Credit Card Transactions

I have had comments occassionally that it appears that I am charging a customer on the date the order is placed, and again when the order ships. I charge only when the order has been packed, shipping calculated, and the box is ready to go out the door. If you happen to notice duplicate charges on your credit card statement, please be assured that I am not charging you twice... below is an article I finally found to describe this situation.

Authorization hold (also card authorisation, preauthorization, or preauth) is the practice within the banking industry of authorizing electronic transactions done with a debit card or credit card and holding this balance as unavailable either until the merchant clears the transaction (also called settlement), or the hold "falls off." In the case of debit cards, authorization holds can fall off the account (thus rendering the balance available again) anywhere from 15 days after the transaction date depending on the bank's policy; in the case of credit cards, holds may last as long as 30 days, depending on the issuing bank.

Signature-based (non-PIN-based) credit and debit card transactions are a two-step process, consisting of an authorization and a settlement.

When a merchant swipes a customer's credit card, the credit card terminal connects to the merchant's acquirer, or credit card processor, which verifies that the customer's account is valid and that sufficient funds are available to cover the transaction's cost.
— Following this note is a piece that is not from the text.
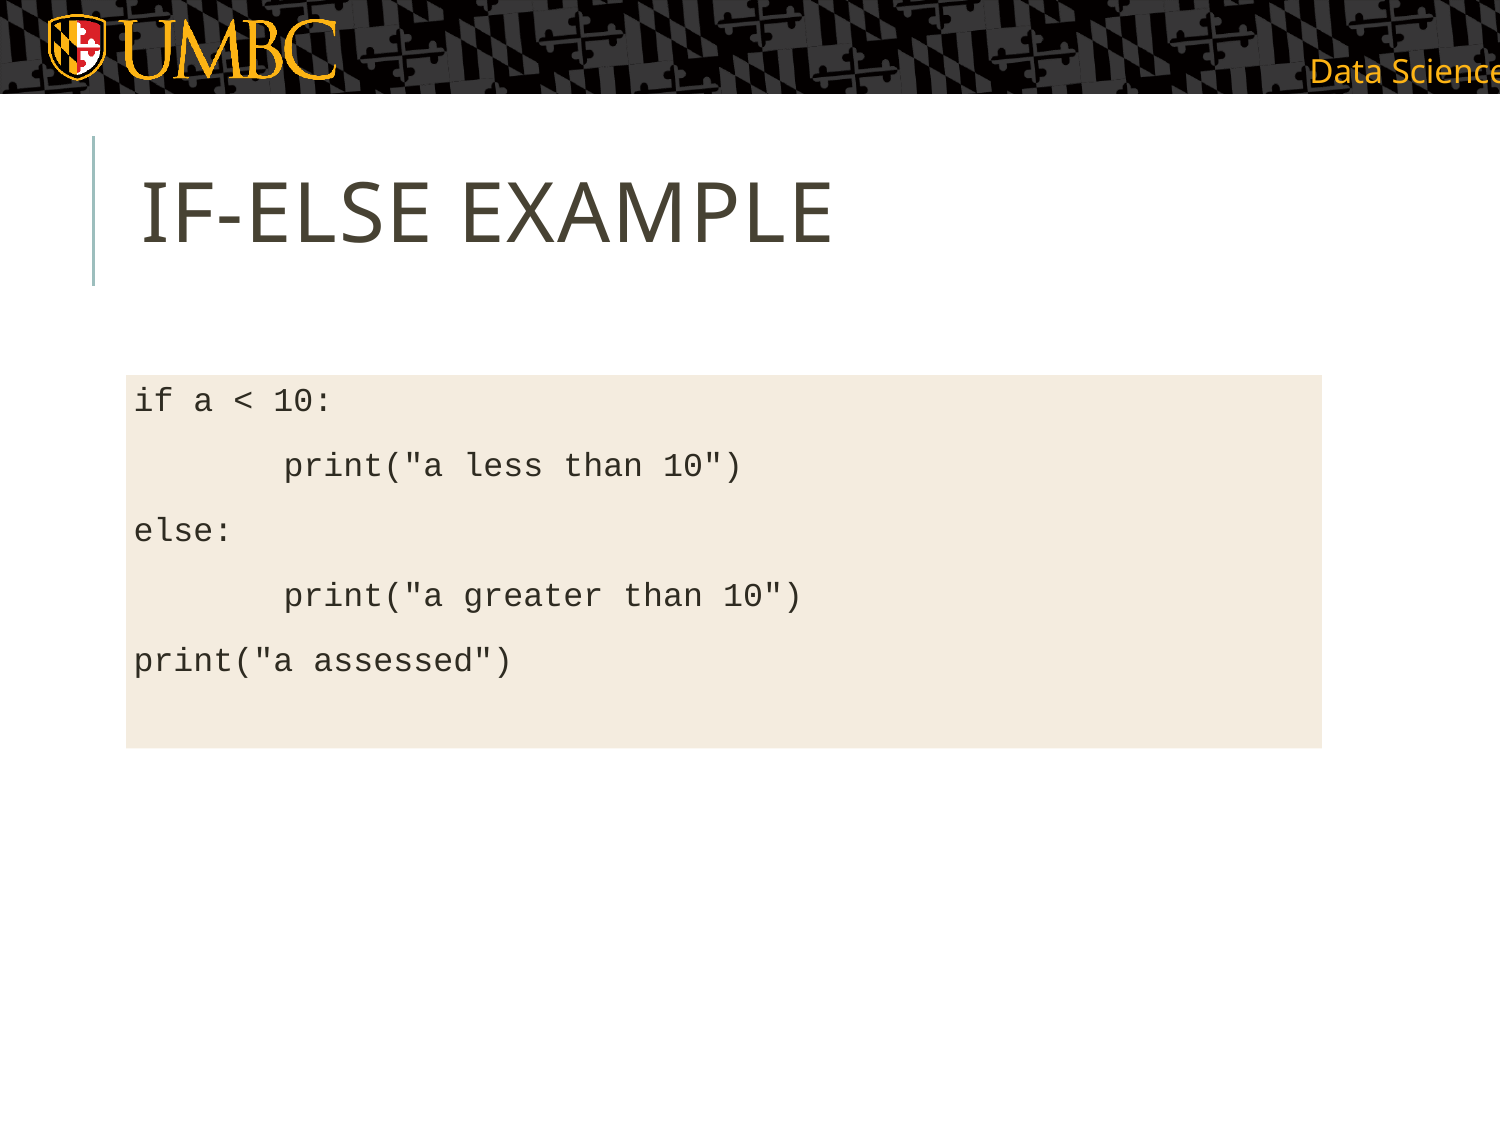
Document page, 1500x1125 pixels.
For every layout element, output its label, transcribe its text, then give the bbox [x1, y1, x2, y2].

picture [0, 0, 1500, 94]
title IF-ELSE Example [126, 96, 1322, 342]
list if a < 10: print("a less than 10") else: print("a greater than 10") print("a assessed") [126, 375, 1322, 749]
At this step, the funds are "held" and deducted from the customer's credit limit (or bank balance, in the case of a debit card) but are not yet transferred to the merchant. At the end of the day, the merchant instructs the credit card machine to submit the finalized transactions to the acquirer in a "batch transfer," which begins the settlement process, where the funds are transferred from the customer's accounts to the merchant's accounts. Contrary to popular belief, this process is not instantaneous: the transaction may not appear on the customer's statement or online account activity for one to two days, and it can take up to three days for funds to be deposited in the merchant's account.
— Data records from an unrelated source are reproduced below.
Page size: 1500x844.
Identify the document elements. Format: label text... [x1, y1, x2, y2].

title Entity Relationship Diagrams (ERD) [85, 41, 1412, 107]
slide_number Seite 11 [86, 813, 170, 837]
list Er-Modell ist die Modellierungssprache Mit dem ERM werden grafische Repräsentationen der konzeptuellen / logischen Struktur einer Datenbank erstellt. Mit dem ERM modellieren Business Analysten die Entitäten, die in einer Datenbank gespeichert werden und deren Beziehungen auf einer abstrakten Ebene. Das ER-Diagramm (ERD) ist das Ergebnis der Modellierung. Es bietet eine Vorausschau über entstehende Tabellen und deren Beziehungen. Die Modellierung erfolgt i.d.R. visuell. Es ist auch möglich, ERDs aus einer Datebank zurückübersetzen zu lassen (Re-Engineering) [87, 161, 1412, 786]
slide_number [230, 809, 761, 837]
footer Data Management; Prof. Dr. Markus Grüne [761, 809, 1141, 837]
For example, if an individual has a credit limit of $100 and uses a credit card to make a purchase at a retail store for $30, then his available balance will immediately decrease to $70. This is because the merchant has obtained an authorization from the individual's bank by swiping the card through its credit card terminal. However, the actual balance with the bank is still $100, because the merchant has not actually collected the funds in question. The actual balance will not be reduced until the merchant submits their batch of transactions and the banking system transfers the funds.
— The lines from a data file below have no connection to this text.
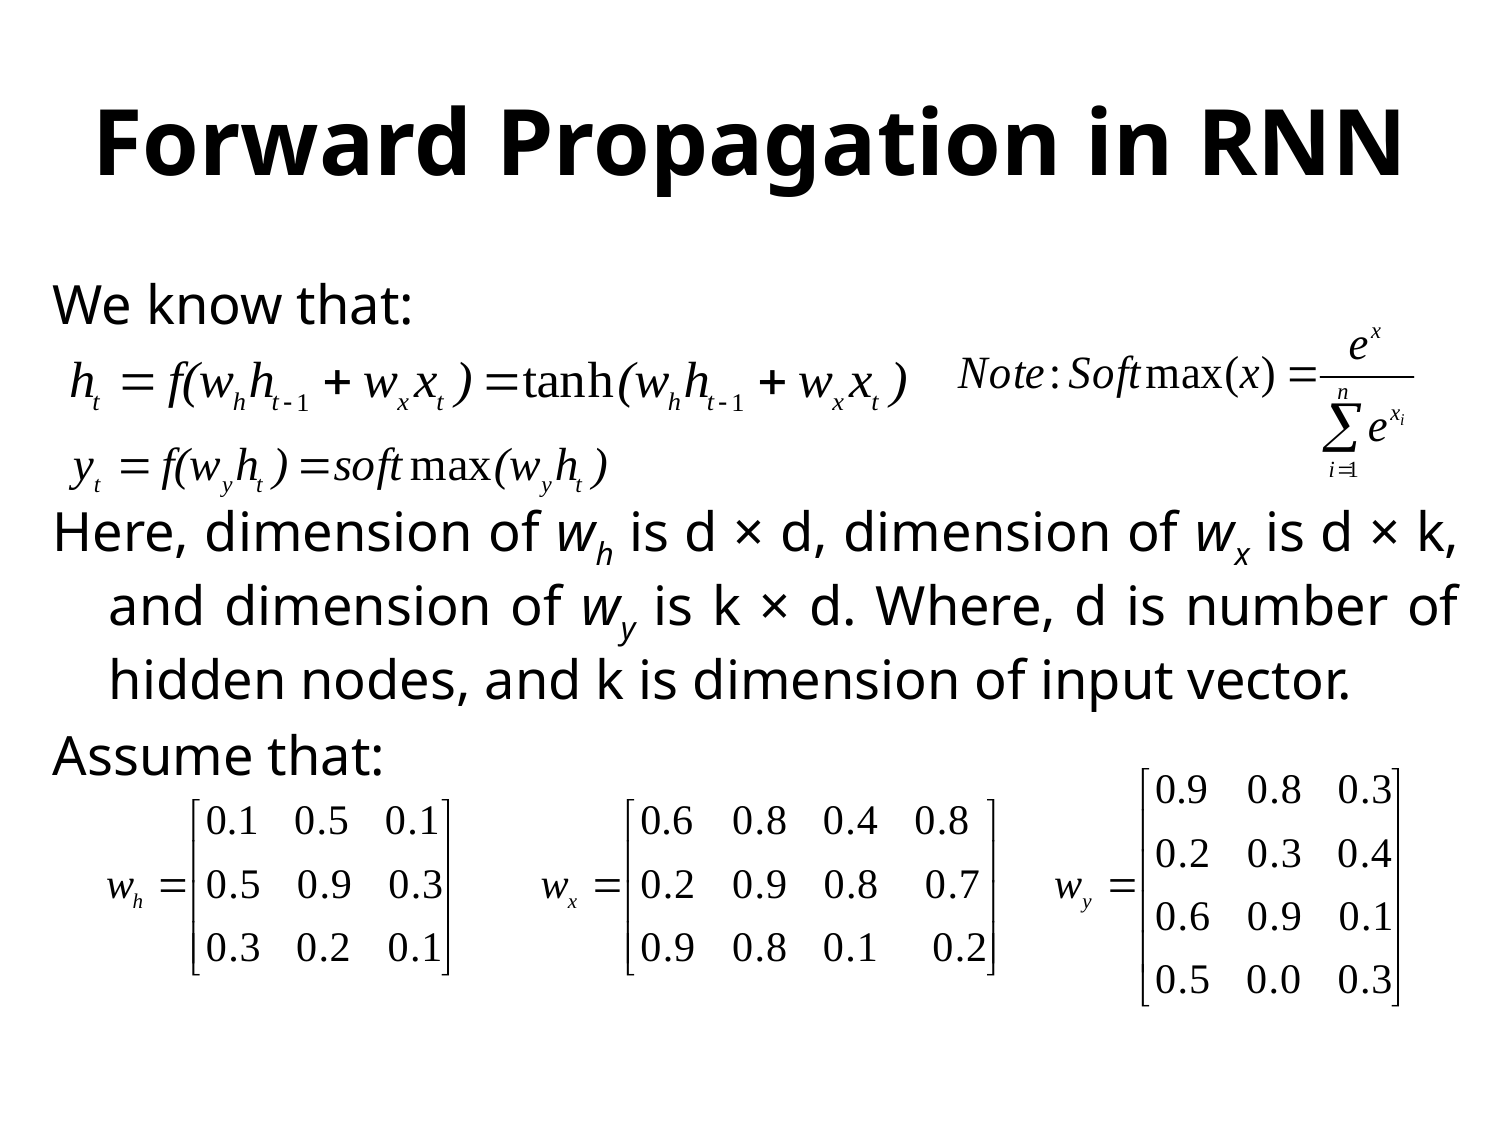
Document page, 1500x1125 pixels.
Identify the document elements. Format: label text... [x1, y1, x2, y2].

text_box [949, 312, 1423, 488]
title Forward Propagation in RNN [75, 45, 1425, 233]
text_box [62, 349, 913, 420]
list We know that: Here, dimension of wh is d × d, dimension of wx is d × k, and dimension of wy is k × d. Where, d is number of hidden nodes, and k is dimension of input vector. Assume that: [37, 262, 1475, 1005]
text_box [62, 437, 613, 508]
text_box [99, 762, 1414, 1013]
When viewing an online banking website, authorization holds often appear in the "pending transactions" section of the balance sheet. As stated above, authorization holds only last for a fixed maximum period of time. So, if an individual made the $30 purchase listed above, and their bank only kept that authorization hold in place for 1 business day, then the individual would see the funds as a pending transaction for that first day. If the merchant failed to present the item for payment within that first day, the authorization hold would "fall off" and the funds would appear to be available again. If the merchant then presented the item for payment 2 days later, the $30 transaction would "reappear" and actually be debited from the account at that time.